TUGAS ANDA ->
**1.** Jawablah pertanyaan berikut berdasarkan teks bacaan tentang berjabat tangan setelah shalat berjamaah, dengan menandai setiap jawaban (a), (b), dan (c):
(a) Dalam bentuk barisan apa imam dan jama’ah saling berjabatan tangan?
(b) Siapa yang biasanya terlebih dahulu menjabat tangan imam?
(c) Menurut teks, dalam keadaan apa anggapan sebuah kebaikan itu belum dikatakan baik?
**2.** Salinlah secara tepat bagian teks bacaan mulai dari "Sudah merupakan tradisi" sampai "satu sama lain.".

TEKS BACAAN ->
****************************************

Sudah merupakan tradisi pada setiap tempat ibadah ( masjid,
langgar, surau atau mushalla) sebelum jama’ah membubarkan diri dari selesainya
melakukan shalat fardhu berjamaah, imam dan jama’ah saling
berjabatan tangan dengan membentuk barisan setengah lingkaran.Biasanya salah
seorang jama’ah yang berada dibelakang imam terlebih dahulu menjabat tangan
imam lalu kemudian berdiri disamping imam untuk menerima jabatan tangan dari
jama’ah lainnya, demikian seterusnya sampai seluruh jama’ah saling berjabatan
tangan satu sama lain.
Dipandang dari sisi saling bersilaturahim antar sesama jama’ah
mungkin saja saling berjabatan tangan setelah selesai shalat fardhu berjamaah
tersebut dianggap sebagai sebuah kebaikan. Namun anggapan sebuah kebaikan
itu belumlah dikatakan baik apabila
tidak bersesuaian dengan as-Sunnah Rasullullah shallallahu’alahi wa sallam.
Pada kesempatan ini secara sepintas dibahas tentang bagaimana
seharusnya sikap seorang muslim ketika memasuki masjid mendapatkan ada orang
lain yang sudah terlebih dahulu berada dalam masjid.

****************************************

BARIS HASIL EKSTRAKSI ->
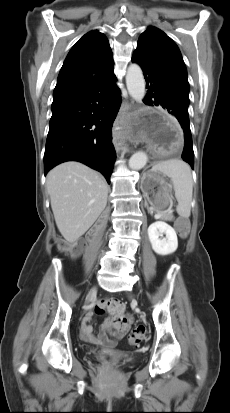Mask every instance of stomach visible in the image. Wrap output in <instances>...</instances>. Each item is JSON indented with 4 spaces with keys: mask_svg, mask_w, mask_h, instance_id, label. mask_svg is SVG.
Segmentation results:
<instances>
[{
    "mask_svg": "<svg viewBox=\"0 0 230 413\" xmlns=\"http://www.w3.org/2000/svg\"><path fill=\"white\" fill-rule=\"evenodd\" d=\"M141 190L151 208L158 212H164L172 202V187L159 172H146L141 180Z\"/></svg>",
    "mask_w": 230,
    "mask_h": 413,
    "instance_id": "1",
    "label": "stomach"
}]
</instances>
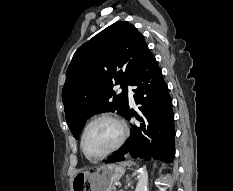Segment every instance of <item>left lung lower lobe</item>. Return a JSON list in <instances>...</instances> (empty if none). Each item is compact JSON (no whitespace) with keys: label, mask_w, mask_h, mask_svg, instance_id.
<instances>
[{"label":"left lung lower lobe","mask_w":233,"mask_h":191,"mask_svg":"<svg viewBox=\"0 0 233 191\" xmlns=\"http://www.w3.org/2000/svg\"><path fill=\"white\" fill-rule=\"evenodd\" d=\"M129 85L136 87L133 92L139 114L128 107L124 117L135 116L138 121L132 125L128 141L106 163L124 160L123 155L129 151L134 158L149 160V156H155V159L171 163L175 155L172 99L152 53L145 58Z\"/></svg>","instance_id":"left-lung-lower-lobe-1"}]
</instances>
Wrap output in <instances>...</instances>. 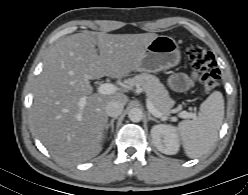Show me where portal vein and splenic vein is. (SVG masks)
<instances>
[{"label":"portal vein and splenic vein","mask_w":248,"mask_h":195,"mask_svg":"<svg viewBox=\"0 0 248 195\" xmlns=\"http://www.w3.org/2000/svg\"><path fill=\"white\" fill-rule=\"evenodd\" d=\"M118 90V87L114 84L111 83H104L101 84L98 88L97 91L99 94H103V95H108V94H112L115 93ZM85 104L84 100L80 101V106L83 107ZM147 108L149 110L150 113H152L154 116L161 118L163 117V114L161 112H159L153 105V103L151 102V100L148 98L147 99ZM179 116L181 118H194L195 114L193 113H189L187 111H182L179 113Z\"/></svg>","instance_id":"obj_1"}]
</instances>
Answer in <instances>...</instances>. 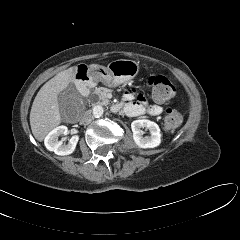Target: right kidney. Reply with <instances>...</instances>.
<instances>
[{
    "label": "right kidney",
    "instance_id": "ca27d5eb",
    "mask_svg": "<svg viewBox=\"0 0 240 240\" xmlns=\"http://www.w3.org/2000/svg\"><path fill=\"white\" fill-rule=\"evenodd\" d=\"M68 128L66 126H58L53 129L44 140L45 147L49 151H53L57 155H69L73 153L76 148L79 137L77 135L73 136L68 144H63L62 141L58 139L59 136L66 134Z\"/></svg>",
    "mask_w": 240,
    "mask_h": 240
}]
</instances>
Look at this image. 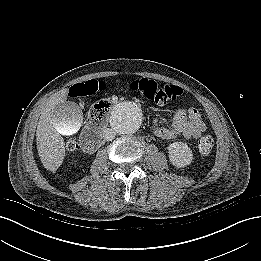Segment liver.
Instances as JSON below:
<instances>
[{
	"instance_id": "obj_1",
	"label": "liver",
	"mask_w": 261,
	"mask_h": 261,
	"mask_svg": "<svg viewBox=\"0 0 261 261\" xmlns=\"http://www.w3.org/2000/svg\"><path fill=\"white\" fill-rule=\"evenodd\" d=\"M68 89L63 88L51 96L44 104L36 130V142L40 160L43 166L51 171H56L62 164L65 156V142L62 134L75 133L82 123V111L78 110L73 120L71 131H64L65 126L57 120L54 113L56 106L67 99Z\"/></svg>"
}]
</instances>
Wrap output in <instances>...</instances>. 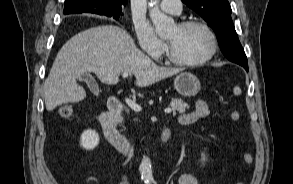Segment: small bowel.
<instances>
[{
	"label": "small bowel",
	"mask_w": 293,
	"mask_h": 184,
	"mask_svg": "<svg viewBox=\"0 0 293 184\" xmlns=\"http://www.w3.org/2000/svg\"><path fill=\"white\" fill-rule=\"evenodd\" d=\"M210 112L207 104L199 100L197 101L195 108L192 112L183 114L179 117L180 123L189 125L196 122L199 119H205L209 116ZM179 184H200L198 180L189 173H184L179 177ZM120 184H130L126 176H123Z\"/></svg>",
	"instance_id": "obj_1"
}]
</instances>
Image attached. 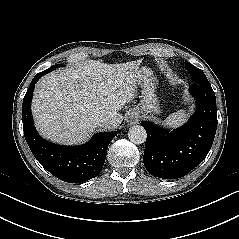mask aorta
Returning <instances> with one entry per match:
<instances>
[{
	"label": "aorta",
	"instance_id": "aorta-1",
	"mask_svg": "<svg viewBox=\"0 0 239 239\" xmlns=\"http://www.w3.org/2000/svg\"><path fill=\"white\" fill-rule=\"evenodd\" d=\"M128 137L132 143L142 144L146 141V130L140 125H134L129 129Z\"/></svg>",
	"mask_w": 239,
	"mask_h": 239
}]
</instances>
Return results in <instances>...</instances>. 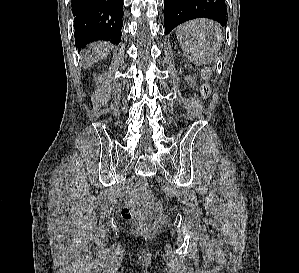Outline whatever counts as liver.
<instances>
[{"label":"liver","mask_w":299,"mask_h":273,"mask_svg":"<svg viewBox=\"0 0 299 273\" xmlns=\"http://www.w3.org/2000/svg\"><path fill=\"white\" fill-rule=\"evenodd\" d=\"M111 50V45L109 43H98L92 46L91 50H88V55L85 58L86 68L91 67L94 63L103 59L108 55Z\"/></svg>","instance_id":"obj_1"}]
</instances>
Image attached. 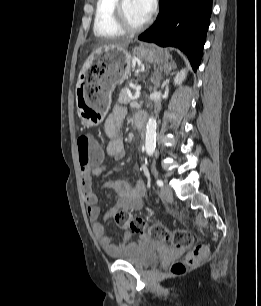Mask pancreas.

****************************************

JAWABAN BERURUTAN ->
**1.**
(a) Barisan setengah lingkaran.
(b) Salah seorang jama’ah yang berada di belakang imam.
(c) Apabila tidak bersesuaian dengan as-Sunnah Rasullullah shallallahu’alahi wa sallam.

**2.**
Sudah merupakan tradisi pada setiap tempat ibadah ( masjid,
langgar, surau atau mushalla) sebelum jama’ah membubarkan diri dari selesainya
melakukan shalat fardhu berjamaah, imam dan jama’ah saling
berjabatan tangan dengan membentuk barisan setengah lingkaran.Biasanya salah
seorang jama’ah yang berada dibelakang imam terlebih dahulu menjabat tangan
imam lalu kemudian berdiri disamping imam untuk menerima jabatan tangan dari
jama’ah lainnya, demikian seterusnya sampai seluruh jama’ah saling berjabatan
tangan satu sama lain.